Required tasks:
• 1. Return the part of the abortion passage from "And of course, if" up to and including "who don’t know.", copied word for word.
• 2. List the rights the abortion passage quotes from the Declaration of Independence.
• 3. Extend the abortion passage with new text that picks up after its final sentence.
Top of Passage
This leaves an opening for the pro-life cause to reach young people with their message of the dignity of all human life. Since 1973, advances in medical technology have made stronger the pro-life position that a fetus is a human life and the pro-choice stance, that it is a mere clump of cells that should not be given any weight, less tenable. Mothers today can see detailed ultrasounds of their fetus, watch her move, and hear her heartbeat, establishing a personal connection with what, because of its obvious potential, can rightly be considered a human being.

And of course, if the fetus is a human being, she is, in the words of the Declaration of Independence, “endowed by their Creator with certain unalienable Rights, that among these are Life, Liberty, and the pursuit of Happiness.” Denying the first and most fundamental of these so-called unalienable rights to a group of people would be widely considered unjust and immoral. Indeed, polling indicates that while the divide between those labeling themselves pro-choice versus pro-life is 50 percent to 44 percent respectively, those who believe abortion is morally wrong number 49 percent of the U.S. population compared to only 15 percent who view it as morally acceptable. The remaining 36 percent is divided between those who say it isn’t a moral issue, who say that it depends, and who don’t know.

Part of the appeal of the pro-choice viewpoint is that it is an easier viewpoint to hold than the pro-life one. After all, as evidenced by the fact that only 15 percent of Americans hold that abortion is morally acceptable, being pro-choice does not mean you have to believe in abortion’s goodness, just that other people have the right to decide whether it is good or not. On the other hand, to be pro-life, one must be convinced of a moral absolute that applies to all people whether they acknowledge it or not, a position that in our morally subjectivist culture is becoming more difficult to hold unless founded in religious belief.
Bottom of Passage
Top of Supplied entries
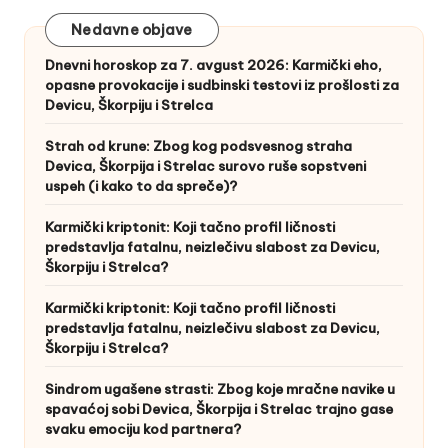
Nedavne objave
Dnevni horoskop za 7. avgust 2026: Karmički eho,
opasne provokacije i sudbinski testovi iz prošlosti za
Devicu, Škorpiju i Strelca
Strah od krune: Zbog kog podsvesnog straha
Devica, Škorpija i Strelac surovo ruše sopstveni
uspeh (i kako to da spreče)?
Karmički kriptonit: Koji tačno profil ličnosti
predstavlja fatalnu, neizlečivu slabost za Devicu,
Škorpiju i Strelca?
Karmički kriptonit: Koji tačno profil ličnosti
predstavlja fatalnu, neizlečivu slabost za Devicu,
Škorpiju i Strelca?
Sindrom ugašene strasti: Zbog koje mračne navike u
spavaćoj sobi Devica, Škorpija i Strelac trajno gase
svaku emociju kod partnera?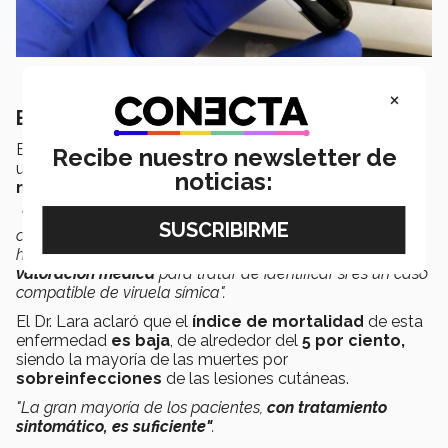
×
El tratamiento vs el mpox
El infectólogo dijo que existen medicamentos que se
Recibe nuestro newsletter de
utilizan contra la viruela del mono, sin embargo, estos
noticias:
no están disponibles en México,
"Es muy importante que las personas que hayan tenido
contacto estrecho con una persona ya identificada o que
hayan tenido
lesiones cutáneas
que acudan a
valoración médica
para tratar de identificar si es un caso
compatible de viruela símica".
El Dr. Lara aclaró que el
índice de mortalidad
de esta
enfermedad
es baja
, de alrededor del
5 por ciento,
siendo la mayoría de las muertes por
sobreinfecciones
de las lesiones cutáneas.
"La gran mayoría de los pacientes,
con tratamiento
sintomático, es suficiente"
.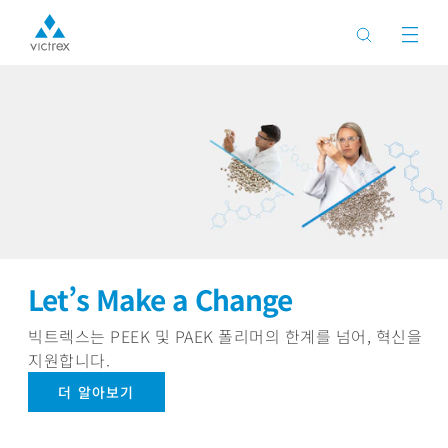
LMPAEK™ 폴리머 – 새로운 PAEK
기반 폴리머로의 확장
향상된 가공 효율성, 뛰어난 강도, 기존 제조 시스템을 통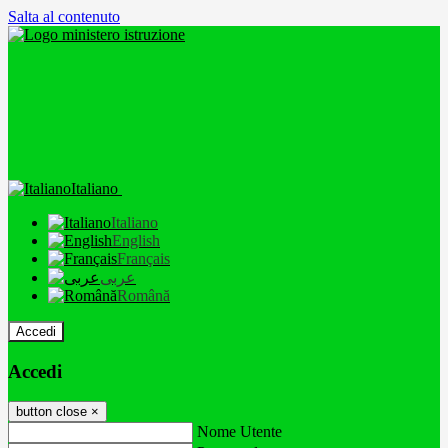
Salta al contenuto
Italiano
Italiano
English
Français
عربى
Română
Accedi
Accedi
button close
×
Nome Utente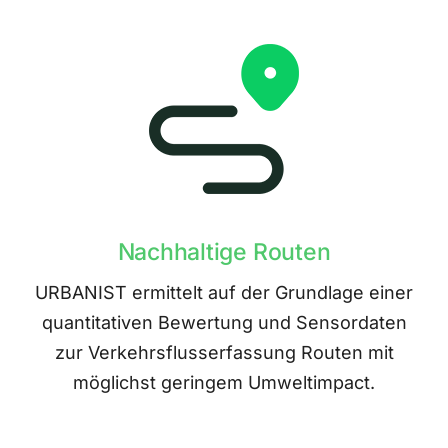
Nachhaltige Routen
URBANIST ermittelt auf der Grundlage einer
quantitativen Bewertung und Sensordaten
zur Verkehrsflusserfassung Routen mit
möglichst geringem Umweltimpact.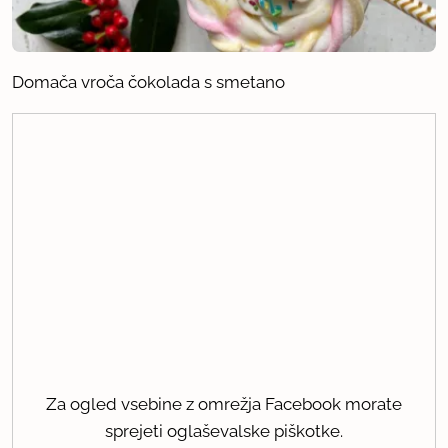
Domača vroča čokolada s smetano
Za ogled vsebine z omrežja Facebook morate
sprejeti oglaševalske piškotke.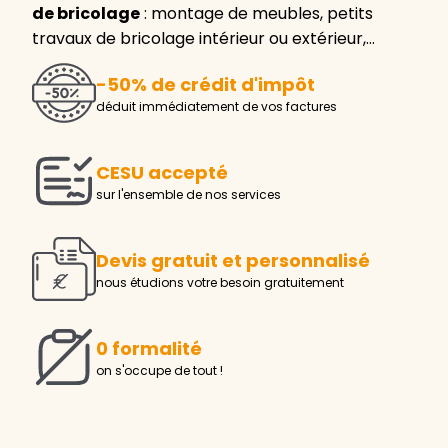
de bricolage
: montage de meubles, petits
travaux de bricolage intérieur ou extérieur,…
-50% de crédit d'impôt
déduit immédiatement de vos factures
CESU accepté
sur l'ensemble de nos services
Devis gratuit et personnalisé
nous étudions votre besoin gratuitement
0 formalité
on s'occupe de tout !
Bottom of Supplied entries
Exercise responses:
• 1.
And of course, if the fetus is a human being, she is, in the words of the Declaration of Independence, “endowed by their Creator with certain unalienable Rights, that among these are Life, Liberty, and the pursuit of Happiness.” Denying the first and most fundamental of these so-called unalienable rights to a group of people would be widely considered unjust and immoral. Indeed, polling indicates that while the divide between those labeling themselves pro-choice versus pro-life is 50 percent to 44 percent respectively, those who believe abortion is morally wrong number 49 percent of the U.S. population compared to only 15 percent who view it as morally acceptable. The remaining 36 percent is divided between those who say it isn’t a moral issue, who say that it depends, and who don’t know.

• 2.
Life
Liberty
The pursuit of Happiness

• 3.
In our individualistic age, we have become afraid to be perceived as limiting the choices of others or trying to impose our morals on them. But let us consider the facts. From the moment of conception, a fetus is a new organism distinct from its parents with its own DNA code, a unique genetic arrangement coding for a human being different from every person to exist before or after. This minuscule “blob” will, if nature is left to take its course, grow into a baby, then a child, then an adult. Pro-choice advocates cannot indicate a specific time when the group of rapidly specializing embryonic cells becomes a human life because there is no such point. The only milestones of fetal development not artificially imposed are conception and birth. This knowledge should lead us to embrace either the life-begins-at-conception narrative of the pro-lifers or join the radical pro-choicers numbering a mere 14 percent of the population who support a woman’s right to an abortion even in the final trimester, in which babies born prematurely almost always survive. If, like me, you follow the evidence to the conclusion that life begins at conception, then you will develop the moral fortitude to reply to someone accusing you of denying women the right to choose what they do with their own body: “With regards to abortion, yes. I would deny them the right to make a choice that takes a human life.”

Every person reading this, but especially college students, owes it to themselves to examine this incredibly significant matter and come to a reasoned conclusion about it. I encourage those who investigate abortion and come to the opinion that I hold to reject apathy on the issue and contact local pro-life groups.